José Manuel Pureza – Diário de Notícias, opinião
A retórica da confiança e da estabilidade tem sido um dispositivo importantíssimo da ação política do Governo. "O caminho é restaurar a confiança. Porque nós só vamos conseguir crescer quando os investidores começarem a acreditar na recuperação." A fórmula, declinada em versões várias, mostra ao que vem: a dita confiança é seletiva, é a confiança dos "investidores". E a estabilidade virá, enfim, quando os ditos "investidores" tiverem a confiança toda.
Neste discurso há dois silêncios estridentes. O primeiro é o que cala a instabilidade indesmentível dos "investidores". O segundo é o que cala a falta de confiança crescente dos "não investidores" no seu próprio futuro. Vamos por partes.
A confiança dos mercados (versão José Sócrates) ou dos investidores (versão Passos Coelho) é uma questão de fé. Está difícil, não se vislumbra, mas os crentes estão certos de que um dia ela virá. E para antecipar essa vinda, os oficiantes do deus mercado oferecem os sacrifícios que forem necessários. E sobretudo os que forem desnecessários. Sacrifícios dos outros, claro, nunca dos próprios. E esse é precisamente um primeiro silêncio espesso deste tempo. O discurso da direita sobre a confiança faz-se para manter intocado algo que é, por definição, tudo menos digno de confiança: o primado dos mercados financeiros. É uma escolha ideológica disfarçada de imposição da história. Em vez de apontar para uma confiança sólida, socialmente partilhada, que implicaria medidas corajosas para poupar a sociedade às febres especulativas dos "investidores", o que o Governo nos vem dizer é que a confiança é algo reservado aos que vivem dessas febres, é a confiança deles a única que devemos salvaguardar. E que toda a política - isto é, todas as escolhas decisivas para a comunidade - se deve assumir como refém desse privilégio de alguns poucos.

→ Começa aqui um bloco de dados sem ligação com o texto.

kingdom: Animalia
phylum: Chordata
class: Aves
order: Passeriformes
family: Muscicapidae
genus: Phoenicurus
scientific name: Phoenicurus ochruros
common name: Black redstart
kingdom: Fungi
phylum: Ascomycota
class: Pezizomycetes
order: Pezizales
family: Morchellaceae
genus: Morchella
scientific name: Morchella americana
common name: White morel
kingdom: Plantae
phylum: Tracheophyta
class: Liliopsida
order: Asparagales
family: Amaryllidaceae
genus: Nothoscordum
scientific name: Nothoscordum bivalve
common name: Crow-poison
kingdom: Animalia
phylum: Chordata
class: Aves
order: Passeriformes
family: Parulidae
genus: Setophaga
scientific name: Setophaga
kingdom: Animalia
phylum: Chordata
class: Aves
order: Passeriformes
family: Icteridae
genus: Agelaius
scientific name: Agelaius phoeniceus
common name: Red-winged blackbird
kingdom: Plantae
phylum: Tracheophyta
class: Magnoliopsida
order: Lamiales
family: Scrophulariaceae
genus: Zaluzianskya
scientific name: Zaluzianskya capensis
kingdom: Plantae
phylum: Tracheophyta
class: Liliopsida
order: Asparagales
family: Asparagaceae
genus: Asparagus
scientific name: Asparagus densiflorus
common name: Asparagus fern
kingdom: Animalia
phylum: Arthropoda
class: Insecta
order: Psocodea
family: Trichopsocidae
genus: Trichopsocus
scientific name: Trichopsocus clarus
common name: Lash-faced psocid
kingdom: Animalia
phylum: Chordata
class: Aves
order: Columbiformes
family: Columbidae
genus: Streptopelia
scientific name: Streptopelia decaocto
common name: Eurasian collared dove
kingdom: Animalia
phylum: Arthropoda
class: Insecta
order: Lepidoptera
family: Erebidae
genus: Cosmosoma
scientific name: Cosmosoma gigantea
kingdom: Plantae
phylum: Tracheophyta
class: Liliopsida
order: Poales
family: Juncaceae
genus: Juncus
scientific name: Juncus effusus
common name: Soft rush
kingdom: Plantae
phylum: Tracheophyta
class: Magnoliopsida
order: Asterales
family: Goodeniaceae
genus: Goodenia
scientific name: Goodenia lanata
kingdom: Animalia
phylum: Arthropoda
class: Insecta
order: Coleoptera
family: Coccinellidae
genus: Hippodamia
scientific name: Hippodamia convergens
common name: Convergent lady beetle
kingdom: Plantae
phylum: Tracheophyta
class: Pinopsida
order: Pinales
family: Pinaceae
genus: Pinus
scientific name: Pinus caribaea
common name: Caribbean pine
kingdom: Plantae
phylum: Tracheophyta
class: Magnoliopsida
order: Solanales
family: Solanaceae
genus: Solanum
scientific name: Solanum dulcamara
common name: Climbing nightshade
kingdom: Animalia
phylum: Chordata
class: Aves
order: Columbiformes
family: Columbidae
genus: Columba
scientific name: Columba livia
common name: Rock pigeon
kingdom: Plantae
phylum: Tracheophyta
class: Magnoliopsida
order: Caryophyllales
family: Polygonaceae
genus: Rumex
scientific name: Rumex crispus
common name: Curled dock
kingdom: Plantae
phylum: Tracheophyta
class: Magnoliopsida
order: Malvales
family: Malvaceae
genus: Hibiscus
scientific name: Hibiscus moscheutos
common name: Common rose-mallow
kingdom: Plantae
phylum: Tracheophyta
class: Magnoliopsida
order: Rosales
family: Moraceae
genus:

Ora, o outro lado da confiança dos "investidores" é a perda de confiança dos "não investidores" na sua vida quotidiana e no futuro. Um trabalhador que vê o seu salário diminuído (quer pela baixa do custo horário do seu desempenho quer pela supressão de dias de férias e feriados), uma bolseira que tem a sua precariedade laboral eternizada, um desempregado cujo subsídio para que descontou lhe é reduzido, uma reformada que deixa de receber parte da pensão já de si paupérrima - todos experimentam atónitos o incumprimento dos compromissos elementares que a sociedade tinha com eles estabelecido. Há um contrato em que assentaram as nossas vidas e que é rasgado súbita e unilateralmente. Que confiança podemos ter? Diz-nos a direita que, como em todos os contratos, a alteração substancial das circunstâncias pode ditar a sua alteração. Pois seja. Mas porque é que só dita para os "não investidores"? Porque é que essa alteração substancial das circunstâncias não para de reforçar a satisfação de tudo quanto é vontade (real ou presumida) dos "investidores"?
Ontem mesmo era tornado público um estudo com uma conclusão preocupante: só pouco mais de metade dos portugueses acham que a democracia é melhor do que um governo autoritário. Essa é a expressão maior da perda de confiança da generalidade das pessoas - os "não investidores" - em que lhes será permitido ter uma vida digna. Que o mesmo estudo revele que 89% dos inquiridos entendem que o que é mesmo importante na democracia é haver um nível de vida digno para todos os cidadãos, mostra as razões fundas da desconfiança crescente na democracia. Para os "investidores" isto pode até ser uma boa notícia - um Estado autoritário dá-lhes garantias acrescidas de confiança.